Несмотря на ранний для парижского ужина час, свободных мест в ресторане оказалось немного. Генрих, как всегда, уверенно двинулся к дальнему столику в самом углу и уже отодвинул стул для Карин. В этот момент перед ним выросла статная фигура официанта.
— Извините, господа, но это место забронировано для постоянно проживающей у нас персоны, а потому могу предложить вам столик по соседству — ничуть не хуже.
Карин лишь развела руками в знак вынужденного согласия. Столик и впрямь оказался не хуже, так же уверенно стоял на четырех ногах, а на белоснежной скатерти поблескивали искусно разложенные и тщательно начищенные столовые приборы.
Оккупанты, то есть немцы, были представлены довольно скудно.

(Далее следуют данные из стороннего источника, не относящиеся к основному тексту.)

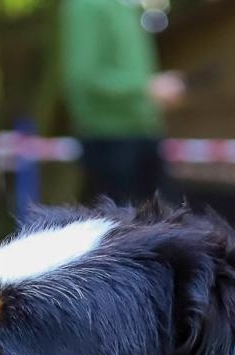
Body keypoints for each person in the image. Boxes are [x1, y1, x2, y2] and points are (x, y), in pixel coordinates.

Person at [60, 0, 184, 204]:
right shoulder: (86, 6)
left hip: (142, 134)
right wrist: (147, 88)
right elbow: (82, 77)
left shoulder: (126, 8)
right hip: (110, 140)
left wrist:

Лишь в дальнем углу три офицера бурно беседовали по-немецки, подавляя своими резкими согласными все остальные голоса, не имевшие шанса прорваться через кордон немецкой фонетики.
Неожиданно для обоих официант вновь вырос у столика и милостиво посоветовал заказать устрицы — самые свежие.
При этом Карин оживилась, а Генрих стал размышлять вслух.
— Мне в жизни устриц пробовать еще не удавалось, но я читал о том, как они полезны.
Карин умилилась тому, с какой легкостью и непосредственностью было сделано это признание. По ее наблюдениям, мужчины никогда не готовы признаваться в собственном невежестве, ибо это может подорвать веру в их совершенство, не в последнюю очередь в собственных глазах.